◆ **YOUR GOAL**:
Reproduce the source text of every entry below, line for line and character for character, with no changes.

◆ **RECORDS PROVIDED**:
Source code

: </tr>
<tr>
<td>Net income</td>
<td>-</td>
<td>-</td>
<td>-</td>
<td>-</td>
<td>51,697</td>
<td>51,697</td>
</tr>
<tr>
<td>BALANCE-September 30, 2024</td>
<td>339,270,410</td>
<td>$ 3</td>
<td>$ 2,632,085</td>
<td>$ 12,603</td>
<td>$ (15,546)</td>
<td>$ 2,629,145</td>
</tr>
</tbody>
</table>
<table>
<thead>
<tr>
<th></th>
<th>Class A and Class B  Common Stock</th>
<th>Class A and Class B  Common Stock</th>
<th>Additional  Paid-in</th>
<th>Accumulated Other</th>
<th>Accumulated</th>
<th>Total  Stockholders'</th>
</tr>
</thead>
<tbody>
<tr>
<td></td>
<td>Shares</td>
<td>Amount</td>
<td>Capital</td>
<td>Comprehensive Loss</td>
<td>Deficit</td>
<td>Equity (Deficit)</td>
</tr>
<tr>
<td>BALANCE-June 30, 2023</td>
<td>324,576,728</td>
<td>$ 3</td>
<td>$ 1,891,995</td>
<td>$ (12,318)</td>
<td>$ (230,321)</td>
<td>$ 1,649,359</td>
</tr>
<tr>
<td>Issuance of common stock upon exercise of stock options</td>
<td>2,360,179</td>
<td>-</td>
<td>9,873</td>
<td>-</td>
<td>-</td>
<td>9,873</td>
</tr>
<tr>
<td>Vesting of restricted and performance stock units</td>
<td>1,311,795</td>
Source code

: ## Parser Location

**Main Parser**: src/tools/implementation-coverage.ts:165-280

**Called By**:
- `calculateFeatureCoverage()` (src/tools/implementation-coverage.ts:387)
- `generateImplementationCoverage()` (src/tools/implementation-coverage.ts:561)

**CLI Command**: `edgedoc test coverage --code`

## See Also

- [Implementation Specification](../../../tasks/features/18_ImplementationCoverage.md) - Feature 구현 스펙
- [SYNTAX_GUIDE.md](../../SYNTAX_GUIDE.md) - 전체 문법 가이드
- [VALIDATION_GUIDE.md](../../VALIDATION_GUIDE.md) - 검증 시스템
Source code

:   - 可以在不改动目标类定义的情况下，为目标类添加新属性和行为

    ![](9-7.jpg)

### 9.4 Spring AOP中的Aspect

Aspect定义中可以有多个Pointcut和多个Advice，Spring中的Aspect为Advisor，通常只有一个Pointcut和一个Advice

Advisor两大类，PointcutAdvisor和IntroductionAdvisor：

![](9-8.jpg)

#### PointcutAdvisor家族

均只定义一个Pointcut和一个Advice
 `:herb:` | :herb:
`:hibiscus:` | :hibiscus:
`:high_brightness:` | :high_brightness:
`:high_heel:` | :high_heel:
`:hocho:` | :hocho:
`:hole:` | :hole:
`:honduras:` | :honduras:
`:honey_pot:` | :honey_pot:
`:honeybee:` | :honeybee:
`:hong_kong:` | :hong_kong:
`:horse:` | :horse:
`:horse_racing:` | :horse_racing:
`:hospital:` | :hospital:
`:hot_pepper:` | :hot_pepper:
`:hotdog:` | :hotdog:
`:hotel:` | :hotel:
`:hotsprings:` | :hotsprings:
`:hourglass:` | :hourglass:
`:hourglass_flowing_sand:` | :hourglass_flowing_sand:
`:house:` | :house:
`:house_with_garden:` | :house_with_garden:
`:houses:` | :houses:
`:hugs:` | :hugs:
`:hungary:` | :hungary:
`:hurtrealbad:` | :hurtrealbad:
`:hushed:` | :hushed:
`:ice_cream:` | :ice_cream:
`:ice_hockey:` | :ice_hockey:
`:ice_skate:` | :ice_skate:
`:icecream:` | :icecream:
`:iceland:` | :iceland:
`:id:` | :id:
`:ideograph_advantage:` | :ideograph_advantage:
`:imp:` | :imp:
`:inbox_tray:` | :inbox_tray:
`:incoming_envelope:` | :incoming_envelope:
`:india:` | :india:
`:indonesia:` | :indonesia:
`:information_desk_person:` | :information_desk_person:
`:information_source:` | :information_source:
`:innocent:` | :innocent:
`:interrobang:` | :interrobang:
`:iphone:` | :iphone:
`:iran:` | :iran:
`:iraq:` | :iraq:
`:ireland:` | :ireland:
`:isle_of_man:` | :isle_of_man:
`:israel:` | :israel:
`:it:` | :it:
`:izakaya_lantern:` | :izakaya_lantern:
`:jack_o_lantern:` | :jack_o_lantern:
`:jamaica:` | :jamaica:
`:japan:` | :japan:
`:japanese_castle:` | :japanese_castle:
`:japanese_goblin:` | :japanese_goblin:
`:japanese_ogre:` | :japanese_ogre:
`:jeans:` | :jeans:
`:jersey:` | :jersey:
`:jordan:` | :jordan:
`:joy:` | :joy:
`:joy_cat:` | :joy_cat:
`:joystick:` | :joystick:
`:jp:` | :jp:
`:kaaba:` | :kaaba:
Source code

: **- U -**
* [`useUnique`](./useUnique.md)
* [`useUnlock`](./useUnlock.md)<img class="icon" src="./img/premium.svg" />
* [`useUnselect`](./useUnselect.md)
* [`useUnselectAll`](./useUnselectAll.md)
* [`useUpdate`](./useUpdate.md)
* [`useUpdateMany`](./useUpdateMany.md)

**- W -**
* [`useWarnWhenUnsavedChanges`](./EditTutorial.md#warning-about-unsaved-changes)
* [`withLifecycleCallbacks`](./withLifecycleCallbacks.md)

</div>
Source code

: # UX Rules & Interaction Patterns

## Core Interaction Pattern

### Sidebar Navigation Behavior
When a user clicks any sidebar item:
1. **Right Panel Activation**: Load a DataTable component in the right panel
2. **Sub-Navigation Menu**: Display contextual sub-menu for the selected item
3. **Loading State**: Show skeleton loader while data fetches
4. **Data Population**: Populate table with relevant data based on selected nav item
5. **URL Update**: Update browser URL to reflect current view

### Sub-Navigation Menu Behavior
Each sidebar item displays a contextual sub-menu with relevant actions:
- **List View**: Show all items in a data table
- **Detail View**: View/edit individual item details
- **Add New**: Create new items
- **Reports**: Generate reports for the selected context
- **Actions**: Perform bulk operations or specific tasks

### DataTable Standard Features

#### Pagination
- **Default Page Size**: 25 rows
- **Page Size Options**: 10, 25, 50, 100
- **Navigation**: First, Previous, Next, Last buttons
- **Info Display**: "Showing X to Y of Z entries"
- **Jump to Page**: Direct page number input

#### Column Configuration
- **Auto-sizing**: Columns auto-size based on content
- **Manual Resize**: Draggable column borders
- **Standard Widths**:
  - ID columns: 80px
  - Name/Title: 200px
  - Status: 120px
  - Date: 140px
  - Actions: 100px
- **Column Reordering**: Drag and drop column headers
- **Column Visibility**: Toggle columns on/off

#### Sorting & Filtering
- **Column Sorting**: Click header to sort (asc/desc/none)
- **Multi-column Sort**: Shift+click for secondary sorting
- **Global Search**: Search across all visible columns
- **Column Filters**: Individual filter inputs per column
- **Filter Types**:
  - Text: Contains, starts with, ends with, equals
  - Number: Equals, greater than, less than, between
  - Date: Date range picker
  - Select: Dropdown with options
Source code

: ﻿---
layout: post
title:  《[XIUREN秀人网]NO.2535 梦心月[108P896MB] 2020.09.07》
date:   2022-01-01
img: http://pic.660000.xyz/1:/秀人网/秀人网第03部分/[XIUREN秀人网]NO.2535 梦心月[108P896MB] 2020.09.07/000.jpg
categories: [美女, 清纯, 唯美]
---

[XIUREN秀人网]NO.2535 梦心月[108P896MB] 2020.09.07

◆ **TASK OUTPUT**:
Source code

: </tr>
<tr>
<td>Net income</td>
<td>-</td>
<td>-</td>
<td>-</td>
<td>-</td>
<td>51,697</td>
<td>51,697</td>
</tr>
<tr>
<td>BALANCE-September 30, 2024</td>
<td>339,270,410</td>
<td>$ 3</td>
<td>$ 2,632,085</td>
<td>$ 12,603</td>
<td>$ (15,546)</td>
<td>$ 2,629,145</td>
</tr>
</tbody>
</table>
<table>
<thead>
<tr>
<th></th>
<th>Class A and Class B  Common Stock</th>
<th>Class A and Class B  Common Stock</th>
<th>Additional  Paid-in</th>
<th>Accumulated Other</th>
<th>Accumulated</th>
<th>Total  Stockholders'</th>
</tr>
</thead>
<tbody>
<tr>
<td></td>
<td>Shares</td>
<td>Amount</td>
<td>Capital</td>
<td>Comprehensive Loss</td>
<td>Deficit</td>
<td>Equity (Deficit)</td>
</tr>
<tr>
<td>BALANCE-June 30, 2023</td>
<td>324,576,728</td>
<td>$ 3</td>
<td>$ 1,891,995</td>
<td>$ (12,318)</td>
<td>$ (230,321)</td>
<td>$ 1,649,359</td>
</tr>
<tr>
<td>Issuance of common stock upon exercise of stock options</td>
<td>2,360,179</td>
<td>-</td>
<td>9,873</td>
<td>-</td>
<td>-</td>
<td>9,873</td>
</tr>
<tr>
<td>Vesting of restricted and performance stock units</td>
<td>1,311,795</td>
Source code

: ## Parser Location

**Main Parser**: src/tools/implementation-coverage.ts:165-280

**Called By**:
- `calculateFeatureCoverage()` (src/tools/implementation-coverage.ts:387)
- `generateImplementationCoverage()` (src/tools/implementation-coverage.ts:561)

**CLI Command**: `edgedoc test coverage --code`

## See Also

- [Implementation Specification](../../../tasks/features/18_ImplementationCoverage.md) - Feature 구현 스펙
- [SYNTAX_GUIDE.md](../../SYNTAX_GUIDE.md) - 전체 문법 가이드
- [VALIDATION_GUIDE.md](../../VALIDATION_GUIDE.md) - 검증 시스템
Source code

:   - 可以在不改动目标类定义的情况下，为目标类添加新属性和行为

    ![](9-7.jpg)

### 9.4 Spring AOP中的Aspect

Aspect定义中可以有多个Pointcut和多个Advice，Spring中的Aspect为Advisor，通常只有一个Pointcut和一个Advice

Advisor两大类，PointcutAdvisor和IntroductionAdvisor：

![](9-8.jpg)

#### PointcutAdvisor家族

均只定义一个Pointcut和一个Advice
 `:herb:` | :herb:
`:hibiscus:` | :hibiscus:
`:high_brightness:` | :high_brightness:
`:high_heel:` | :high_heel:
`:hocho:` | :hocho:
`:hole:` | :hole:
`:honduras:` | :honduras:
`:honey_pot:` | :honey_pot:
`:honeybee:` | :honeybee:
`:hong_kong:` | :hong_kong:
`:horse:` | :horse:
`:horse_racing:` | :horse_racing:
`:hospital:` | :hospital:
`:hot_pepper:` | :hot_pepper:
`:hotdog:` | :hotdog:
`:hotel:` | :hotel:
`:hotsprings:` | :hotsprings:
`:hourglass:` | :hourglass:
`:hourglass_flowing_sand:` | :hourglass_flowing_sand:
`:house:` | :house:
`:house_with_garden:` | :house_with_garden:
`:houses:` | :houses:
`:hugs:` | :hugs:
`:hungary:` | :hungary:
`:hurtrealbad:` | :hurtrealbad:
`:hushed:` | :hushed:
`:ice_cream:` | :ice_cream:
`:ice_hockey:` | :ice_hockey:
`:ice_skate:` | :ice_skate:
`:icecream:` | :icecream:
`:iceland:` | :iceland:
`:id:` | :id:
`:ideograph_advantage:` | :ideograph_advantage:
`:imp:` | :imp:
`:inbox_tray:` | :inbox_tray:
`:incoming_envelope:` | :incoming_envelope:
`:india:` | :india:
`:indonesia:` | :indonesia:
`:information_desk_person:` | :information_desk_person:
`:information_source:` | :information_source:
`:innocent:` | :innocent:
`:interrobang:` | :interrobang:
`:iphone:` | :iphone:
`:iran:` | :iran:
`:iraq:` | :iraq:
`:ireland:` | :ireland:
`:isle_of_man:` | :isle_of_man:
`:israel:` | :israel:
`:it:` | :it:
`:izakaya_lantern:` | :izakaya_lantern:
`:jack_o_lantern:` | :jack_o_lantern:
`:jamaica:` | :jamaica:
`:japan:` | :japan:
`:japanese_castle:` | :japanese_castle:
`:japanese_goblin:` | :japanese_goblin:
`:japanese_ogre:` | :japanese_ogre:
`:jeans:` | :jeans:
`:jersey:` | :jersey:
`:jordan:` | :jordan:
`:joy:` | :joy:
`:joy_cat:` | :joy_cat:
`:joystick:` | :joystick:
`:jp:` | :jp:
`:kaaba:` | :kaaba:
Source code

: **- U -**
* [`useUnique`](./useUnique.md)
* [`useUnlock`](./useUnlock.md)<img class="icon" src="./img/premium.svg" />
* [`useUnselect`](./useUnselect.md)
* [`useUnselectAll`](./useUnselectAll.md)
* [`useUpdate`](./useUpdate.md)
* [`useUpdateMany`](./useUpdateMany.md)

**- W -**
* [`useWarnWhenUnsavedChanges`](./EditTutorial.md#warning-about-unsaved-changes)
* [`withLifecycleCallbacks`](./withLifecycleCallbacks.md)

</div>
Source code

: # UX Rules & Interaction Patterns

## Core Interaction Pattern

### Sidebar Navigation Behavior
When a user clicks any sidebar item:
1. **Right Panel Activation**: Load a DataTable component in the right panel
2. **Sub-Navigation Menu**: Display contextual sub-menu for the selected item
3. **Loading State**: Show skeleton loader while data fetches
4. **Data Population**: Populate table with relevant data based on selected nav item
5. **URL Update**: Update browser URL to reflect current view

### Sub-Navigation Menu Behavior
Each sidebar item displays a contextual sub-menu with relevant actions:
- **List View**: Show all items in a data table
- **Detail View**: View/edit individual item details
- **Add New**: Create new items
- **Reports**: Generate reports for the selected context
- **Actions**: Perform bulk operations or specific tasks

### DataTable Standard Features

#### Pagination
- **Default Page Size**: 25 rows
- **Page Size Options**: 10, 25, 50, 100
- **Navigation**: First, Previous, Next, Last buttons
- **Info Display**: "Showing X to Y of Z entries"
- **Jump to Page**: Direct page number input

#### Column Configuration
- **Auto-sizing**: Columns auto-size based on content
- **Manual Resize**: Draggable column borders
- **Standard Widths**:
  - ID columns: 80px
  - Name/Title: 200px
  - Status: 120px
  - Date: 140px
  - Actions: 100px
- **Column Reordering**: Drag and drop column headers
- **Column Visibility**: Toggle columns on/off

#### Sorting & Filtering
- **Column Sorting**: Click header to sort (asc/desc/none)
- **Multi-column Sort**: Shift+click for secondary sorting
- **Global Search**: Search across all visible columns
- **Column Filters**: Individual filter inputs per column
- **Filter Types**:
  - Text: Contains, starts with, ends with, equals
  - Number: Equals, greater than, less than, between
  - Date: Date range picker
  - Select: Dropdown with options
Source code

: ﻿---
layout: post
title:  《[XIUREN秀人网]NO.2535 梦心月[108P896MB] 2020.09.07》
date:   2022-01-01
img: http://pic.660000.xyz/1:/秀人网/秀人网第03部分/[XIUREN秀人网]NO.2535 梦心月[108P896MB] 2020.09.07/000.jpg
categories: [美女, 清纯, 唯美]
---

[XIUREN秀人网]NO.2535 梦心月[108P896MB] 2020.09.07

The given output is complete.